« seuls les forts doivent survivre... »
Effectivement, c’est un état d’esprit qui à sa propre logique et sa propre réalité…
Les points que tu soulèves Peter sont très intéressant, car au delà de l’enseignement tu abordes la question de la transmission.
La magie est effectivement en pleine évolution. L’accès à l’information s’est massifié. La magie est devenu un marché très dynamique ou les modes se succèdent à un rythme effréné. Un rythme dans lequel on a intérêt à exploiter une nouveauté plutôt que de l’explorer et l’approfondir. Cette situation profite donc plus aux inventeurs de trucs et aux géo-trouve-tout qu’aux explorateurs de voies nouvelles.
De plus les nouveaux moyens de diffusions tels que le net nous placent dans une immédiateté apparente. Tout évènement, toute création, se doit de se placer sous le signe de la nouveauté (même si ce n’est pas vrai). Difficile dans ces condition de se rendre seulement compte que la magie à une histoire, et surtout quel profit en tirer. Si on s’arrête aux apparences, il n’y a jamais eu autant de créations en magie qu’en ce moment.
Le paradoxe c’est que l’on voit beaucoup de jeunes magiciens (2 ou 4 ans de pratique) qui par ce surplus d’information ont l’impression d’avoir fait le tour de ce qui se fait en magie. Ils se tournent alors vers ce qui leurs semble être la pointe de la discipline. C’est parfois le mentalisme tendance « c’est pas de la presti, c’est vachement plus profond parce que les gens y croient presque que t’as des pouvoirs… », ou encore la cartomagie extrême version quadruple coupe retournée frappée in your face, ou bien encore des modes comme le « street-magic » (superbe imposture qui consiste à faire prendre de la magie formatée pour la télé pour de la magie de rue).

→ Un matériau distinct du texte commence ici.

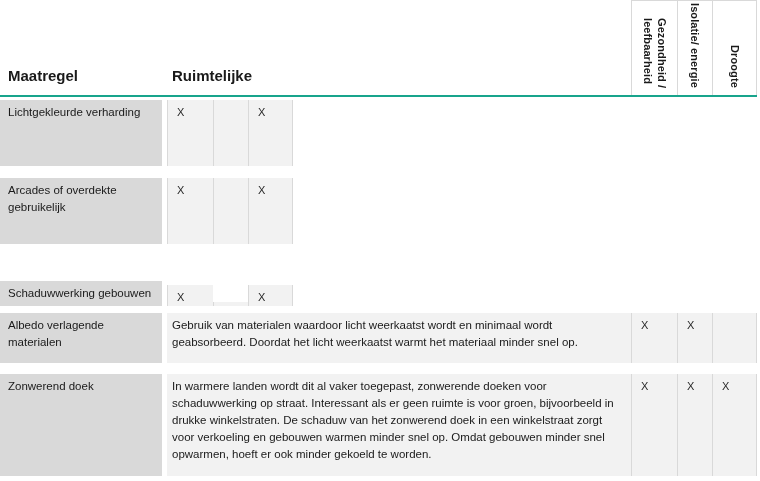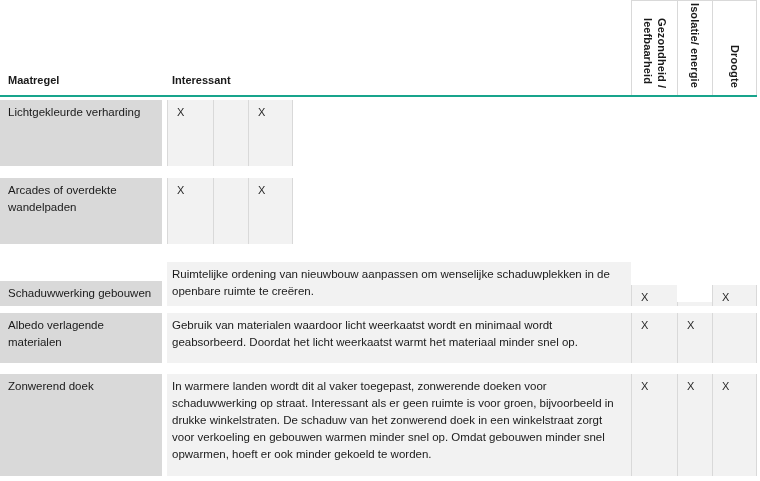--- a/index.html
+++ b/index.html
@@ -27,9 +27,9 @@
   }
   .th {
     font-weight: bold;
-    font-size: 11px;
+    font-size: 15px;
     line-height: 15px;
-    padding-bottom: 7px;
+    padding-bottom: 12px;
     box-sizing: border-box;
   }
   .th-measure { width: 167px; padding-left: 8px; }

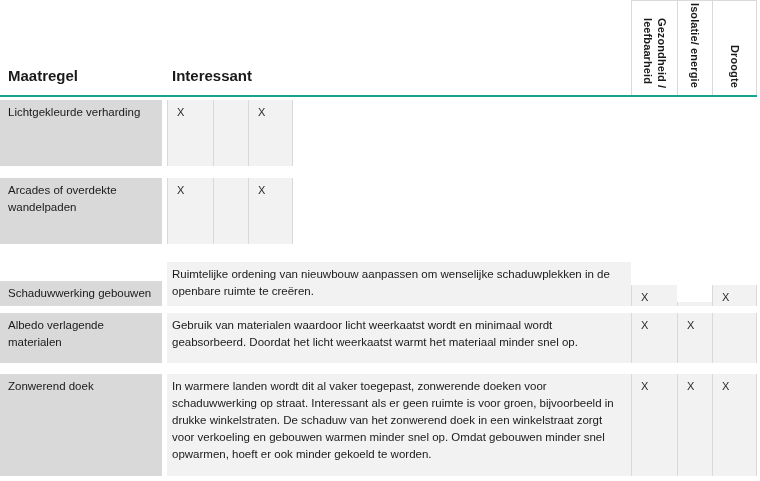--- a/index.html
+++ b/index.html
@@ -106,7 +106,7 @@
 
     <div class="thead">
       <div class="th th-measure">Maatregel</div>
-      <div class="th th-desc">Interessant</div>
+      <div class="th th-desc">Ruimtelijke</div>
       <div class="vbox vb1">
         <span class="vtext">Gezondheid /
 leefbaarheid</span>

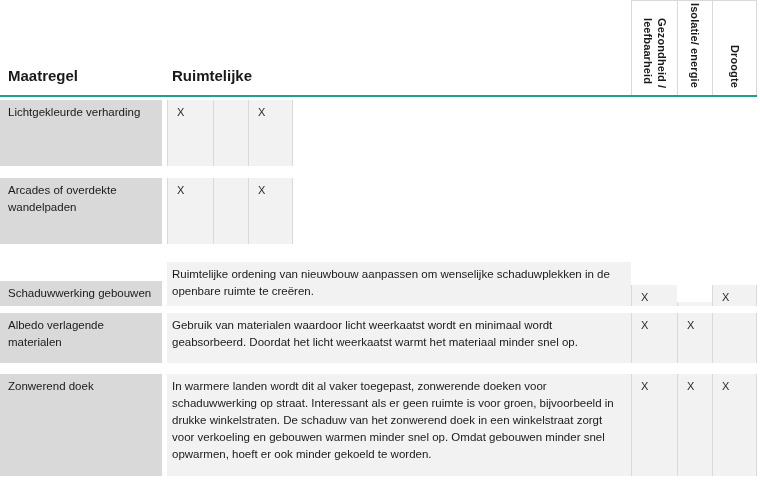--- a/index.html
+++ b/index.html
@@ -130,7 +130,7 @@
       </div>
 
       <div class="trow">
-        <div class="cell measure">Arcades of overdekte wandelpaden</div>
+        <div class="cell measure">Arcades of overdekte gebruikelijk</div>
         <div class="cell mark mark1">X</div>
         <div class="cell mark mark2"></div>
         <div class="cell mark mark3">X</div>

Ce qui est vrai dans tout ça c’est que la magie est une discipline dont on a vite fait le tour si on en reste au premier degré. Le flot de nouveautés ne peuvent pas nous mettrent sur la voie d’une magie artistique et créative et cela je pense qu’on le sent très vite d’où les errements en recherche de sens que j’ai cité plus haut.
Il y a donc une nouvelle attente qui se profile : celle de toute une nouvelle génération de magiciens, très nombreux et qui ne demandent qu’à être passionnés avant d’accumuler trop de déceptions par rapport à une discipline qui a attisée leur curiosité à un moment donné.
L’enseignement peut être une réponse à cette attente. Mais il doit nécessairement apporter autre chose que ce que tout un chacun peut aujourd’hui se procurer facilement par ses propres moyens, et faire comprendre à l’élève qu’elle est la juste place des trucs auxquels il accès. Les remettrent à leurs place dans une histoire de la magie qui n’a pas commencée avec le net et leur donner sens en tant que discipline artistique. Toutes ces choses que l’on ne commence à toucher du doigt qu’au bout de 10 ans d’observation et de pratique si l’on ne s’est pas fourvoyé entre temps.
Cela est vrai pour tout ce qui fait le monde magique : les professionnels, les amateurs, les clubs, les marchands, les revues, les forums. Ceux qui sauront évoluer sont ceux qui comprendront que le mouvement actuel est voué à créer des cycles à courte durée de vie s’épuisant eux même, mais qu’il est le terrain possible d’une nouvelle génération de magicien. La transmission à cette nouvelle génération peut apporter beaucoup à la magie en permettant par exemple l’édition de livres un peu plus « pointus » qui n’auraient pas trouvés un public suffisamment large il y a seulement 10 ans pour risquer une publication ou une traduction.
Les cercles qui voient entrer des nouveaux venus doivent aussi prendre conscience de cette situation : avec l’apparition du P2P ils n’intéresseront bientôt plus les maniaco-dépressifs de la photocopieuse qui remplissaient souvent les réunions. Cependant les habitués des forums voudront un jours se rencontrer avec le désir de faire de la magie pour de vrai.
Penser que seuls les forts survivront c’est nier l’intérêt de la magie dans cette affaire : c’est peut-être la transmission qui sortira perdante si le monde de la magie ne sait pas s’adapter et ne défend pas son aspect historique et culturel avec des moyens qui évoluent eux aussi.
Les quelques modèles de cultures qui ont crut pouvoir se développer sur le schéma de l’évolution naturelle n’ont pas fait long feu et c’est tant mieux.